# [Excerpt to read]
------------------------------------------------------------

Foreclosure-gate and the injustice of lawyer regulation

Larry Ribstein —  29 November 2010

I’ve written how the collapse of the mortgage boom has put unprecedented stress on our legal system.  Mortgages were securitized on a massive scale, but then had to be enforced at the micro level. While the finance industry was mutating rapidly, the law has remained a cottage industry, with individual lawyers representing individual clients in individual claims.  I discuss here how this led to shortcuts in documentation, and here how lawyers are trying to adjust their business model to deal with the resulting boom in bad-document claims.

Today’s WSJ reports on another aspect of this story:  the debt-buying industry, which is amassing these claims and flooding the courts with suits enforcing the debts.  While the creditors have achieved economies of scale, debtors still haven’t caught up, despite the boom just noted in bad-documentation claims.  The claims the story focuses on seem to be too small to attract the attention of contingent fee lawyers looking for documentation problems, although the story suggests there are many documentation problems in these smaller claims.

The story discusses one debt purchaser (Midland) that filed 109 claims averaging $2,069 each on a single day in Bronx County Civil Court. Although Midland had lawyers, the story points out that “[n]one of the borrowers sued that day had lawyers, and only 10% showed up in court at all.”  A Cook County Illinois judge notes that “he has heard as many as 400 cases a day, filed by debt buyers, debt collectors and their attorneys who have often lugged their filings to his courtroom in crates.”  Judges told the reporter that “[r]oughly 94% of collection cases filed against borrowers result in default judgments in favor of the debt buyer, according to industry estimates. The majority of borrowers don’t have a lawyer, some don’t know they are even being sued, and others don’t appear in court.”

------------------------------------------------------------

# [Material provided]
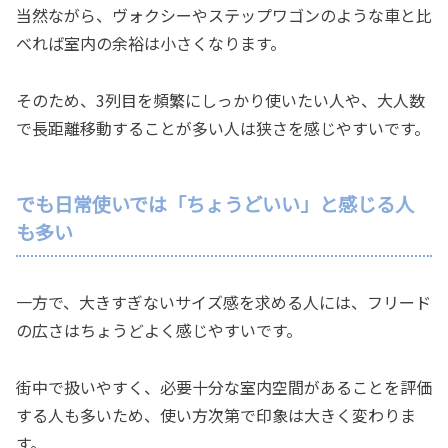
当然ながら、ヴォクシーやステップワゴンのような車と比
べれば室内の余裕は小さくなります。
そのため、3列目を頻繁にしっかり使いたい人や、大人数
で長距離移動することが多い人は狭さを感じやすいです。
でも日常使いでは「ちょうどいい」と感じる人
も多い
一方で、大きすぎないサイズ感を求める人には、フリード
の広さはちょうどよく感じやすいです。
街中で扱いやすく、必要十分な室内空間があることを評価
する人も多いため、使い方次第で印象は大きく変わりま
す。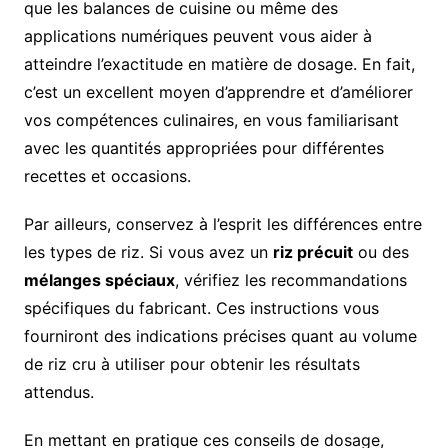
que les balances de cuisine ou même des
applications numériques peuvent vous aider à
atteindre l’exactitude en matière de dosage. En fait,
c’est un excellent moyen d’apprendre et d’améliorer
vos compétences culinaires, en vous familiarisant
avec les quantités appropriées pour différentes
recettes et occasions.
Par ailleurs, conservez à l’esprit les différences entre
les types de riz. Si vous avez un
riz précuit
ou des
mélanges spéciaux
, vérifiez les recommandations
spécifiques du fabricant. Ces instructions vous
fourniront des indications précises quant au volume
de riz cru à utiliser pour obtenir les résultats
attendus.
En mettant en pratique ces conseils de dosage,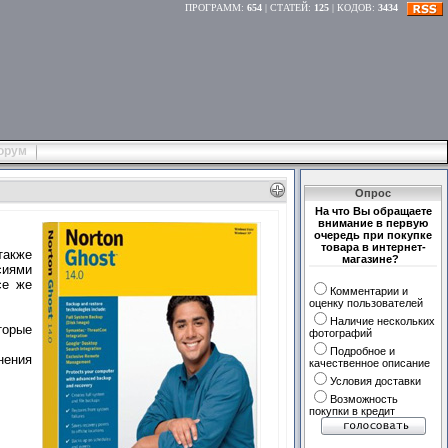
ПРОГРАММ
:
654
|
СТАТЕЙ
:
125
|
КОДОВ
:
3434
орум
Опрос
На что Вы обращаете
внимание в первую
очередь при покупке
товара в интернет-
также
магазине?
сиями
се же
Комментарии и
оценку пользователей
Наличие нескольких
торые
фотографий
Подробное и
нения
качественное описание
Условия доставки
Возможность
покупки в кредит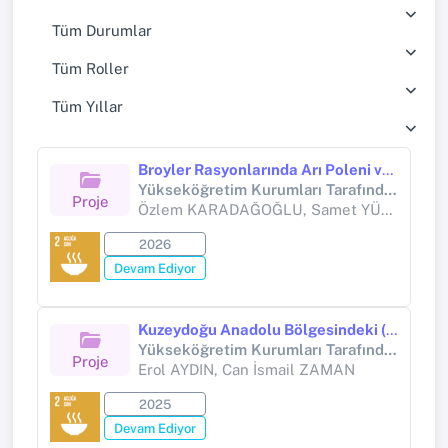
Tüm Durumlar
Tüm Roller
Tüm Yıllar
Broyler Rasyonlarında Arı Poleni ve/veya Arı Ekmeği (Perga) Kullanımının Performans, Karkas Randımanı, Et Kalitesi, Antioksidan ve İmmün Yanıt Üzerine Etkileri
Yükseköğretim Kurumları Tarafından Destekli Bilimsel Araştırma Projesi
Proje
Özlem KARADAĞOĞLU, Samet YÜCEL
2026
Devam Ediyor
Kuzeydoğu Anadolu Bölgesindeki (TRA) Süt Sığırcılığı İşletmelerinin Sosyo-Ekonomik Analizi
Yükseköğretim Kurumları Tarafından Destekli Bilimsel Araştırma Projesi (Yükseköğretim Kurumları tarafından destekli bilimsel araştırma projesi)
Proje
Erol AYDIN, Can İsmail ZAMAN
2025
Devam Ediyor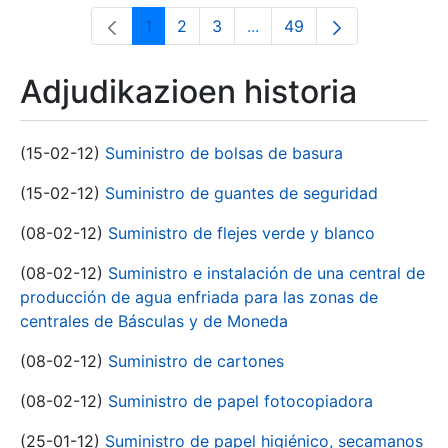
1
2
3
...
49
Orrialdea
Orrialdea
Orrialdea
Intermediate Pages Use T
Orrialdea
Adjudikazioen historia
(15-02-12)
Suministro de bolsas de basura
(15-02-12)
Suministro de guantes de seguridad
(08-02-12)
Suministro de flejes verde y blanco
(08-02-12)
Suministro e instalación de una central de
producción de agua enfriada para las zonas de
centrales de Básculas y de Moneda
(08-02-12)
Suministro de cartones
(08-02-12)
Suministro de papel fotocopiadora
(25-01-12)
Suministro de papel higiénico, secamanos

------------------------------------------------------------

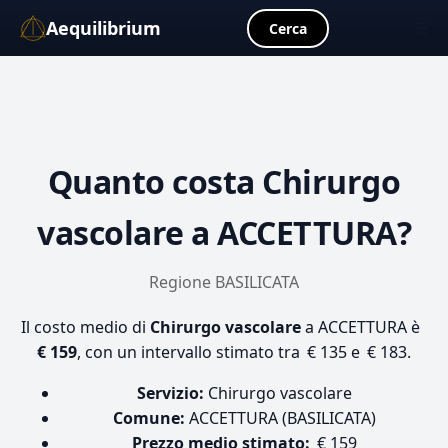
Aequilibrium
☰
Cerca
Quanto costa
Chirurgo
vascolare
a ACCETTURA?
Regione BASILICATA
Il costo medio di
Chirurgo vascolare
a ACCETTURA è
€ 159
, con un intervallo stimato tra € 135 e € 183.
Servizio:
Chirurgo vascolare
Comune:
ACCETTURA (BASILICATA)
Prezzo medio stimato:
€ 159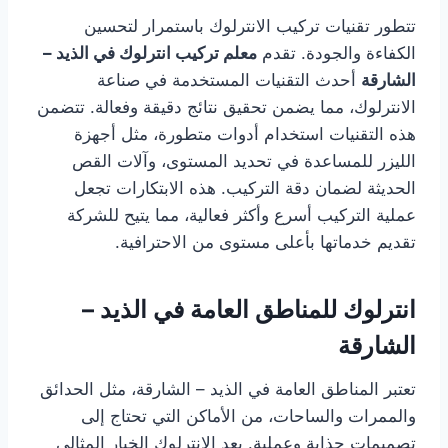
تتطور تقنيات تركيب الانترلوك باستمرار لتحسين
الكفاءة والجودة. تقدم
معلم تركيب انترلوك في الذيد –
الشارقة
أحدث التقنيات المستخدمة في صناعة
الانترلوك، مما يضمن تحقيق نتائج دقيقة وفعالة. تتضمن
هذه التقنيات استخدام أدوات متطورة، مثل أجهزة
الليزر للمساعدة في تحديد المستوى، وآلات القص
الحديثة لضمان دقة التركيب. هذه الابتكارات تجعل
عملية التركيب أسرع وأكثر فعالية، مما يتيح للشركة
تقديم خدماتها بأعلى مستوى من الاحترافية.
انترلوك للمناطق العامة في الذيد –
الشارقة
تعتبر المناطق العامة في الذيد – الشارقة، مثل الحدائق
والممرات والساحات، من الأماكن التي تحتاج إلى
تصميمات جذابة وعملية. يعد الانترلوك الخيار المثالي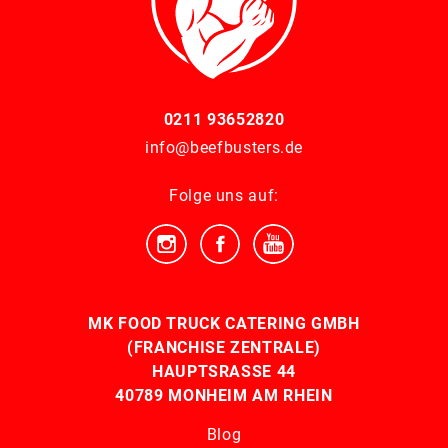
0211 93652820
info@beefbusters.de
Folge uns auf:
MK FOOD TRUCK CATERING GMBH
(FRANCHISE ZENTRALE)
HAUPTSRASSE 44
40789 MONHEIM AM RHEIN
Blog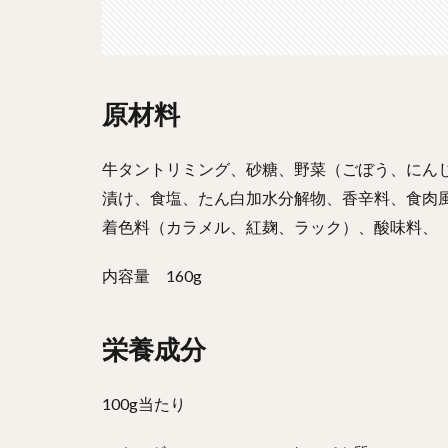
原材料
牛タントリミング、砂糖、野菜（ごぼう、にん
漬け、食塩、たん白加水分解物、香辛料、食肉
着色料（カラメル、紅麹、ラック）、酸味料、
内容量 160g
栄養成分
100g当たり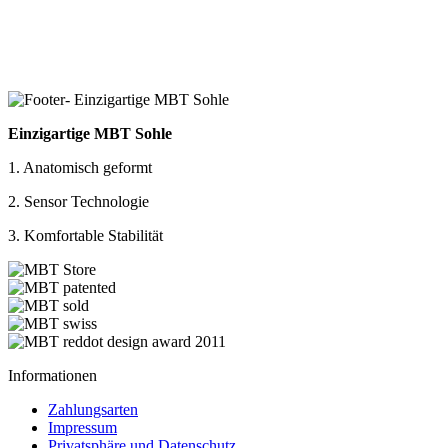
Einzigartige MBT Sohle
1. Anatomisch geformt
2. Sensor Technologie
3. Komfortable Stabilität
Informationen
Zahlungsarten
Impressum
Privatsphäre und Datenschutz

------------------------------------------------------------

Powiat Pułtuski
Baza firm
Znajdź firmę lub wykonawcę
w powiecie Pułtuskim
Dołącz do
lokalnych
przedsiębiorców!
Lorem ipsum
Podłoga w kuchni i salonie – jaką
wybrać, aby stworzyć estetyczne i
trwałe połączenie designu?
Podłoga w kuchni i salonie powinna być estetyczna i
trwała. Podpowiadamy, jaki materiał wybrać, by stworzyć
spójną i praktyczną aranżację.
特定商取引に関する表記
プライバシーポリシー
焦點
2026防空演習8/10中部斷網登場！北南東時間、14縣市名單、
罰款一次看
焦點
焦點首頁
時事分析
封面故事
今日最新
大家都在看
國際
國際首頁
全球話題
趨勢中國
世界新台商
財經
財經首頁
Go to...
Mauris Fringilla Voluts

------------------------------------------------------------

# [Task]
Reproduce the passage of the foreclosure-gate post starting with "Today’s WSJ reports" and going on through "these smaller claims.".

# [Result of this exercise]
Today’s WSJ reports on another aspect of this story:  the debt-buying industry, which is amassing these claims and flooding the courts with suits enforcing the debts.  While the creditors have achieved economies of scale, debtors still haven’t caught up, despite the boom just noted in bad-documentation claims.  The claims the story focuses on seem to be too small to attract the attention of contingent fee lawyers looking for documentation problems, although the story suggests there are many documentation problems in these smaller claims.